DATA SHOWN
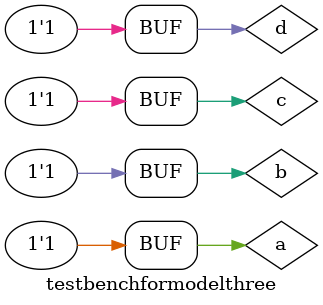
<source format=v>
module modelthree(f, a, b, c, d);
  input a, b, c, d;
  output f;  
  
  wire i,j,k,l,m;
 
  xor(j, a, b);
  
  not(i, a);
  
  and(k, i, c);
  
  nand(l, b, d);
  
  or(m, j, k);
  
  or(f, m, l);

endmodule

module testbenchformodelthree;
  reg a, b, c, d;
  wire out;
  modelthree m1(out, a, b, c, d); // we are creating an object h1 using half_adder
  initial
  begin
  // change default runtime from Simulate --> Runtime options 
  // #100 means perform the operation after 100 ps.
  
  // 1'b0 is register 0 , 1'b1 is register 1
  #25    a = 1'b0 ; b = 1'b0; c = 1'b0; d = 1'b0;
  #25    a = 1'b1 ; b = 1'b0; c = 1'b0; d = 1'b0;
  #25    a = 1'b0 ; b = 1'b1; c = 1'b0; d = 1'b0;
  #25    a = 1'b1 ; b = 1'b1; c = 1'b0; d = 1'b0;
  #25    a = 1'b0 ; b = 1'b0; c = 1'b1; d = 1'b0;
  #25    a = 1'b1 ; b = 1'b0; c = 1'b1; d = 1'b0;
  #25    a = 1'b0 ; b = 1'b1; c = 1'b1; d = 1'b0;
  #25    a = 1'b1 ; b = 1'b1; c = 1'b1; d = 1'b0;
  #25    a = 1'b0 ; b = 1'b0; c = 1'b0; d = 1'b1;
  #25    a = 1'b1 ; b = 1'b0; c = 1'b0; d = 1'b1;
  #25    a = 1'b0 ; b = 1'b1; c = 1'b0; d = 1'b1;
  #25    a = 1'b1 ; b = 1'b1; c = 1'b0; d = 1'b1;
  #25    a = 1'b0 ; b = 1'b0; c = 1'b1; d = 1'b1;
  #25    a = 1'b1 ; b = 1'b0; c = 1'b1; d = 1'b1;
  #25    a = 1'b0 ; b = 1'b1; c = 1'b1; d = 1'b1;
  #25    a = 1'b1 ; b = 1'b1; c = 1'b1; d = 1'b1;
  end
endmodule






</source>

WORK ORDER
Reproduce the listing verbatim, and keep the pictures out of the copy.

RESPONSE TO THIS TASK
<source format=v>
module modelthree(f, a, b, c, d);
  input a, b, c, d;
  output f;  
  
  wire i,j,k,l,m;
 
  xor(j, a, b);
  
  not(i, a);
  
  and(k, i, c);
  
  nand(l, b, d);
  
  or(m, j, k);
  
  or(f, m, l);

endmodule

module testbenchformodelthree;
  reg a, b, c, d;
  wire out;
  modelthree m1(out, a, b, c, d); // we are creating an object h1 using half_adder
  initial
  begin
  // change default runtime from Simulate --> Runtime options 
  // #100 means perform the operation after 100 ps.
  
  // 1'b0 is register 0 , 1'b1 is register 1
  #25    a = 1'b0 ; b = 1'b0; c = 1'b0; d = 1'b0;
  #25    a = 1'b1 ; b = 1'b0; c = 1'b0; d = 1'b0;
  #25    a = 1'b0 ; b = 1'b1; c = 1'b0; d = 1'b0;
  #25    a = 1'b1 ; b = 1'b1; c = 1'b0; d = 1'b0;
  #25    a = 1'b0 ; b = 1'b0; c = 1'b1; d = 1'b0;
  #25    a = 1'b1 ; b = 1'b0; c = 1'b1; d = 1'b0;
  #25    a = 1'b0 ; b = 1'b1; c = 1'b1; d = 1'b0;
  #25    a = 1'b1 ; b = 1'b1; c = 1'b1; d = 1'b0;
  #25    a = 1'b0 ; b = 1'b0; c = 1'b0; d = 1'b1;
  #25    a = 1'b1 ; b = 1'b0; c = 1'b0; d = 1'b1;
  #25    a = 1'b0 ; b = 1'b1; c = 1'b0; d = 1'b1;
  #25    a = 1'b1 ; b = 1'b1; c = 1'b0; d = 1'b1;
  #25    a = 1'b0 ; b = 1'b0; c = 1'b1; d = 1'b1;
  #25    a = 1'b1 ; b = 1'b0; c = 1'b1; d = 1'b1;
  #25    a = 1'b0 ; b = 1'b1; c = 1'b1; d = 1'b1;
  #25    a = 1'b1 ; b = 1'b1; c = 1'b1; d = 1'b1;
  end
endmodule






</source>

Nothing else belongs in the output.